Reproduce everything from the first line of the records below down to the line containing "scientific name: Bromus catharticus", with both ends included.

○ ○ ○ ○

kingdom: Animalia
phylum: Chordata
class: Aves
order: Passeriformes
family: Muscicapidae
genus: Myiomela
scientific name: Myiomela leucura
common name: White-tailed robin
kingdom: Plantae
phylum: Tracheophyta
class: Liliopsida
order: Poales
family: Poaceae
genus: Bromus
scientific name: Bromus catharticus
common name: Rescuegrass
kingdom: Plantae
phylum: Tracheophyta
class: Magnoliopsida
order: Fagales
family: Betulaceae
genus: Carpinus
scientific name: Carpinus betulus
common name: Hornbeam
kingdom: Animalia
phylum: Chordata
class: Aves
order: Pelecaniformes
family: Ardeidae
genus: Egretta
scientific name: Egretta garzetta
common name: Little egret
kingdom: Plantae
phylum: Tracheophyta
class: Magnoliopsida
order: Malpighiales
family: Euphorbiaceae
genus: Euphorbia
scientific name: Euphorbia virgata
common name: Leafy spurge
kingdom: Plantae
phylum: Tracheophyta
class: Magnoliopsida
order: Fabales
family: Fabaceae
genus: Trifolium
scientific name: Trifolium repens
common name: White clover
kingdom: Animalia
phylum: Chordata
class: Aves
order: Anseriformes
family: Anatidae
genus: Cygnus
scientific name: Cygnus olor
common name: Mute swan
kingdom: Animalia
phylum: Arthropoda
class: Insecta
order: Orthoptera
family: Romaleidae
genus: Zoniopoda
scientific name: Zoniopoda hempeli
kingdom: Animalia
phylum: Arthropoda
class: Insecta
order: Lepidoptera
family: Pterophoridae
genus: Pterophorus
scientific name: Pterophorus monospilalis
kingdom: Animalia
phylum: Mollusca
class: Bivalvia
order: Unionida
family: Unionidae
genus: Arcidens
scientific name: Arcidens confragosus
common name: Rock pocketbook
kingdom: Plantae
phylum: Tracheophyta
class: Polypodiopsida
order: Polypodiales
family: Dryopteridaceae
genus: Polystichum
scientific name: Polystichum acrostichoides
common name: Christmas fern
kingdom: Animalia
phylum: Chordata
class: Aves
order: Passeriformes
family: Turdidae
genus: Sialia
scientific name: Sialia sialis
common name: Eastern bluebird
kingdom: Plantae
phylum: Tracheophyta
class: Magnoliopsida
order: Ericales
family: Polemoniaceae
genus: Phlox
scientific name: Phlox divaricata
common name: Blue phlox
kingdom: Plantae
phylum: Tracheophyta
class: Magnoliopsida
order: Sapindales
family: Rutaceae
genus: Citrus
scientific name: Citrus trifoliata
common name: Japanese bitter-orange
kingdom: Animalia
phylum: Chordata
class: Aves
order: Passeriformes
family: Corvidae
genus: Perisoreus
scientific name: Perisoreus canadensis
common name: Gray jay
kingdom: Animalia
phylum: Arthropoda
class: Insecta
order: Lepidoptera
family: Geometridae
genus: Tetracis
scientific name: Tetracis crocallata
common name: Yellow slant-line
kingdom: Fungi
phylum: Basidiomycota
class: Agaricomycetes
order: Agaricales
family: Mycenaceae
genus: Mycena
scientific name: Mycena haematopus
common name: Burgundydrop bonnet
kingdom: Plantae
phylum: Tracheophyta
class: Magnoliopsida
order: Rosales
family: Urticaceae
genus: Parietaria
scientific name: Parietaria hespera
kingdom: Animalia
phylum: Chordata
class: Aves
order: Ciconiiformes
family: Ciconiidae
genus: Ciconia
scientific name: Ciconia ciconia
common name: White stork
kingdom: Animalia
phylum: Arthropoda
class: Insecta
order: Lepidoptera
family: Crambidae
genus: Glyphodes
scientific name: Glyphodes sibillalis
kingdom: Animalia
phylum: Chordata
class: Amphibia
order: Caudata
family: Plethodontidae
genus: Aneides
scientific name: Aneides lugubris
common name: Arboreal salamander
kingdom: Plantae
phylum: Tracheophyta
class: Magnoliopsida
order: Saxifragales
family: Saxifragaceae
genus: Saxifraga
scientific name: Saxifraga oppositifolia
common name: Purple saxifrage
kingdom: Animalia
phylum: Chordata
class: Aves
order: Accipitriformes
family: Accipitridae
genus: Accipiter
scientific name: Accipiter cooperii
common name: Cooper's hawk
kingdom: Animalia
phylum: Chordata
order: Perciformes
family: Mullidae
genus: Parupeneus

○ ○ ○ ○

_WORKED ANSWER:_
kingdom: Animalia
phylum: Chordata
class: Aves
order: Passeriformes
family: Muscicapidae
genus: Myiomela
scientific name: Myiomela leucura
common name: White-tailed robin
kingdom: Plantae
phylum: Tracheophyta
class: Liliopsida
order: Poales
family: Poaceae
genus: Bromus
scientific name: Bromus catharticus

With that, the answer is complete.